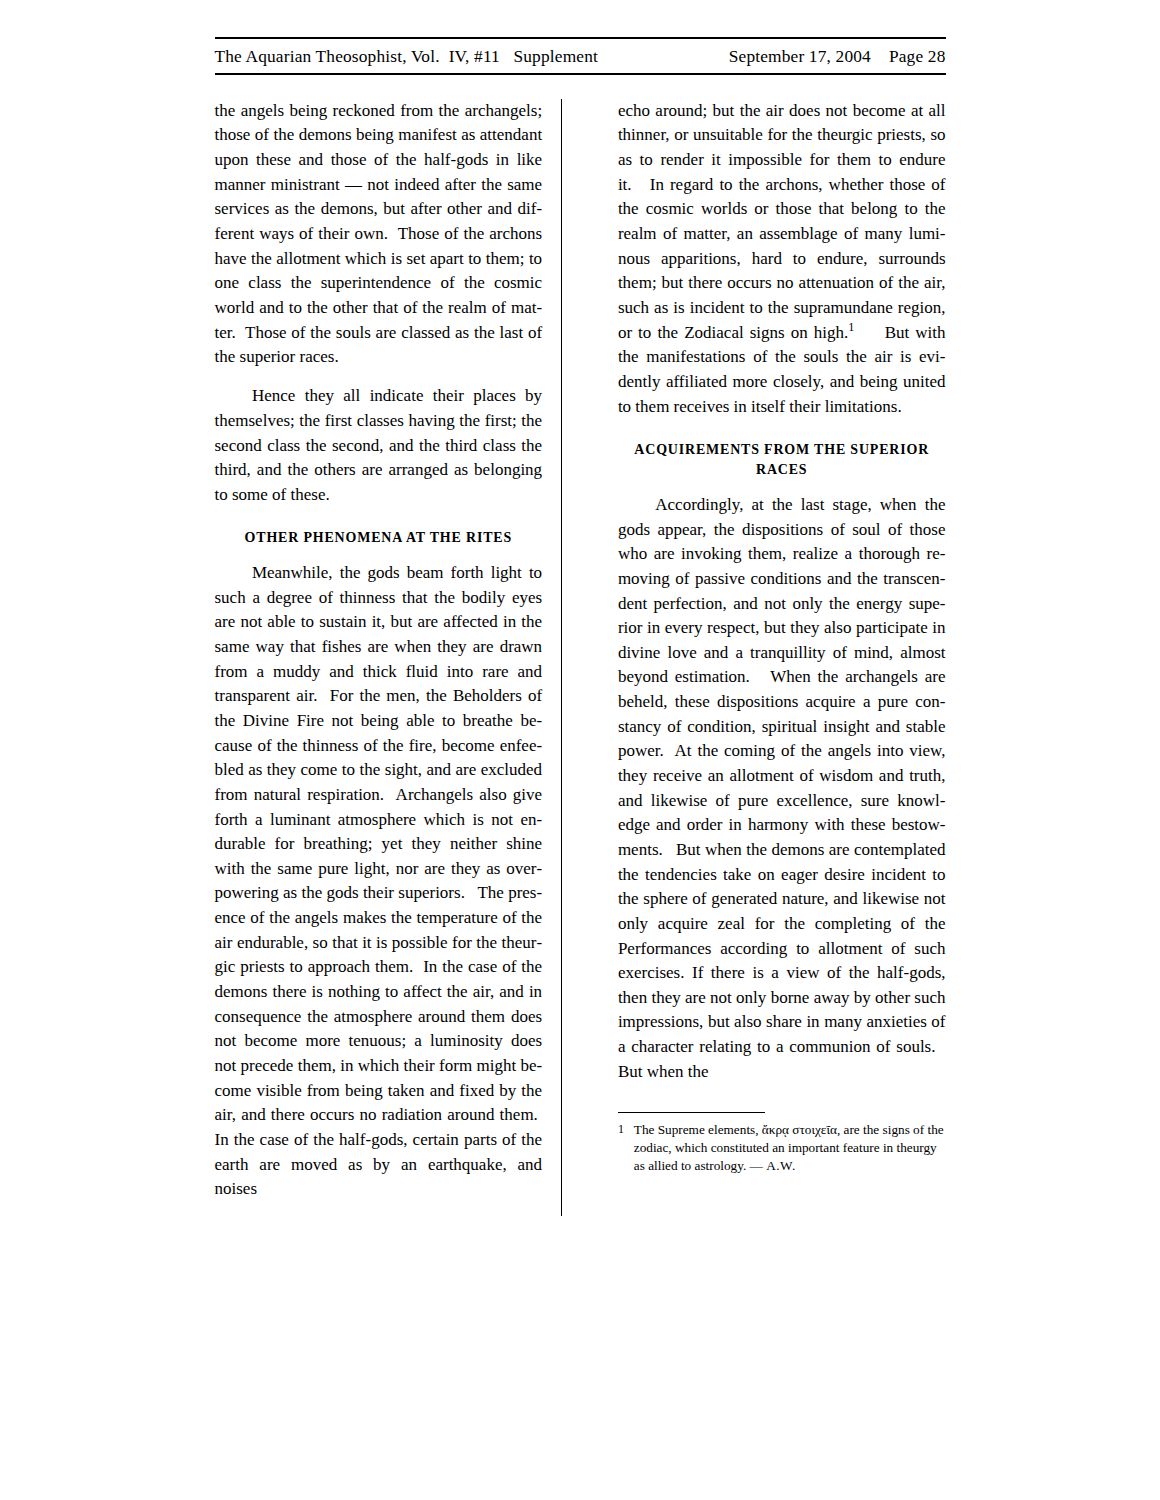The Aquarian Theosophist, Vol. IV, #11 Supplement September 17, 2004 Page 28
the angels being reckoned from the archangels; those of the demons being manifest as attendant upon these and those of the half-gods in like manner ministrant — not indeed after the same services as the demons, but after other and different ways of their own. Those of the archons have the allotment which is set apart to them; to one class the superintendence of the cosmic world and to the other that of the realm of matter. Those of the souls are classed as the last of the superior races.
Hence they all indicate their places by themselves; the first classes having the first; the second class the second, and the third class the third, and the others are arranged as belonging to some of these.
Other Phenomena at the Rites
Meanwhile, the gods beam forth light to such a degree of thinness that the bodily eyes are not able to sustain it, but are affected in the same way that fishes are when they are drawn from a muddy and thick fluid into rare and transparent air. For the men, the Beholders of the Divine Fire not being able to breathe because of the thinness of the fire, become enfeebled as they come to the sight, and are excluded from natural respiration. Archangels also give forth a luminant atmosphere which is not endurable for breathing; yet they neither shine with the same pure light, nor are they as overpowering as the gods their superiors. The presence of the angels makes the temperature of the air endurable, so that it is possible for the theurgic priests to approach them. In the case of the demons there is nothing to affect the air, and in consequence the atmosphere around them does not become more tenuous; a luminosity does not precede them, in which their form might be-come visible from being taken and fixed by the air, and there occurs no radiation around them. In the case of the half-gods, certain parts of the earth are moved as by an earthquake, and noises
echo around; but the air does not become at all thinner, or unsuitable for the theurgic priests, so as to render it impossible for them to endure it. In regard to the archons, whether those of the cosmic worlds or those that belong to the realm of matter, an assemblage of many luminous apparitions, hard to endure, surrounds them; but there occurs no attenuation of the air, such as is incident to the supramundane region, or to the Zodiacal signs on high.1 But with the manifestations of the souls the air is evidently affiliated more closely, and being united to them receives in itself their limitations.
Acquirements from the Superior Races
Accordingly, at the last stage, when the gods appear, the dispositions of soul of those who are invoking them, realize a thorough removing of passive conditions and the transcendent perfection, and not only the energy superior in every respect, but they also participate in divine love and a tranquillity of mind, almost beyond estimation. When the archangels are beheld, these dispositions acquire a pure constancy of condition, spiritual insight and stable power. At the coming of the angels into view, they receive an allotment of wisdom and truth, and likewise of pure excellence, sure knowledge and order in harmony with these bestowments. But when the demons are contemplated the tendencies take on eager desire incident to the sphere of generated nature, and likewise not only acquire zeal for the completing of the Performances according to allotment of such exercises. If there is a view of the half-gods, then they are not only borne away by other such impressions, but also share in many anxieties of a character relating to a communion of souls. But when the
1 The Supreme elements, ἄκρᾳ στοιχεῖα, are the signs of the zodiac, which constituted an important feature in theurgy as allied to astrology. — A.W.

- _GOAL OF THE EXERCISE_:
Copy word for word each line of the data above, from the first through the one containing "Other Phenomena at the Rites", and include no pictures.

- _WRITTEN REPLY_:
The Aquarian Theosophist, Vol. IV, #11 Supplement September 17, 2004 Page 28
the angels being reckoned from the archangels; those of the demons being manifest as attendant upon these and those of the half-gods in like manner ministrant — not indeed after the same services as the demons, but after other and different ways of their own. Those of the archons have the allotment which is set apart to them; to one class the superintendence of the cosmic world and to the other that of the realm of matter. Those of the souls are classed as the last of the superior races.
Hence they all indicate their places by themselves; the first classes having the first; the second class the second, and the third class the third, and the others are arranged as belonging to some of these.
Other Phenomena at the Rites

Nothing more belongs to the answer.